You see," he said. "We've had a lot of trouble with you escaping."
She noticed there was an IV going into the crook of her left elbow. And one into the side of the wrist on her right hand.
"We figured this was one cell you wouldn't want to escape from."
She was panicking, starting to sweat. She felt herself start to hyperventilate.
"Rachel," the man said firmly. "Focus."
She leaned up, propped on her elbows as much as she could with her arms tied. She looked at the man on the screen.
"You see, in the beginning of your training, we put you in a cell under water, and you escaped it. You're our little Houdini," he said. "But we can't have you disobeying us."
She tried to calm her breathing down.
She had no memory of escaping an underwater cell.
"You were hard to break, Rachel," the man said, "Like a wild horse. We thought we had succeeded. Apparently, we were wrong." He turned to the side and pushed a button on the wall in the room he was in. Suddenly a pump or something came on in her cell and muddy looking fluid started traveling down the tube connected to her left arm. She started to panic and kick out of her restraints.
"Nutrition and hydration," the man said calmly.
The fluid went into her arm and she felt fine. She didn't feel drugged or poisoned. She relaxed a little.
"We spent a lot of money on you, Rachel," the man continued. "So, you'd better behave yourself. I know you understand me. Do you understand me, Rachel?" he asked calmly.
She hesitated to answer, then said, "Yes" in a raspy voice. She must not have drunk fluids for a while. How long had they kept her here?

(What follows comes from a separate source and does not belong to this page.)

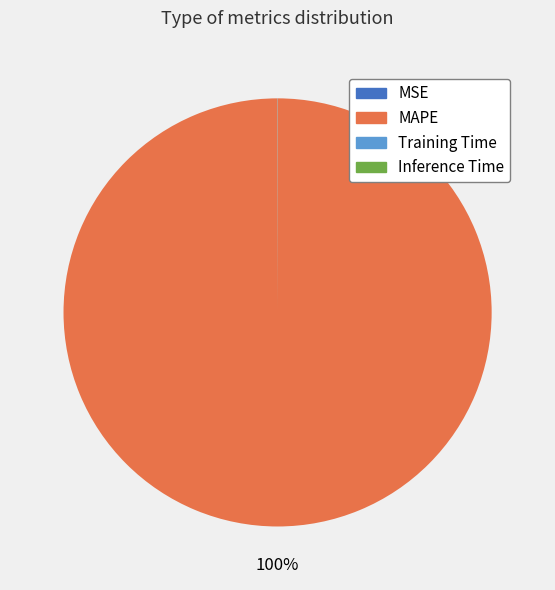

Which slice is the largest?

MAPE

"We're going to give you another chance," he said. "We're going to test new techniques on you. Pain aversion techniques," he said. "Among other things."

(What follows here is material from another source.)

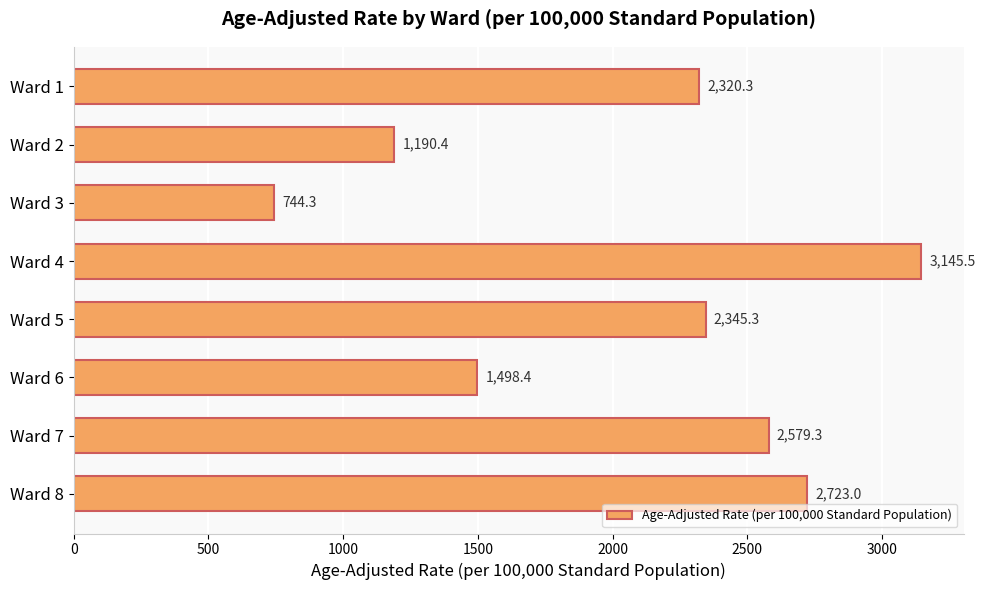

What is the average value?

2068.3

She quietly started to cry.
"We're going to separate you from your other selves, Rachel," he said. "We're going to erase your memory. We're going to make you compliant." He looked sternly at her. "And if we can't rehabilitate you, we will put you down like a dog."
She lay back and let the tears stream out of her eyes.
"Now be a good girl and take your medicine," the man said.
She looked up to see him push another button on the wall. Blue fluid started to flow down the tube to her right wrist.
She squirmed and tried to thrash around, but to no avail. The fluid entered her vein. She almost felt it burn as it did. Within seconds it had faded her out of the world and into a place of pure black and nothing. She was gone again.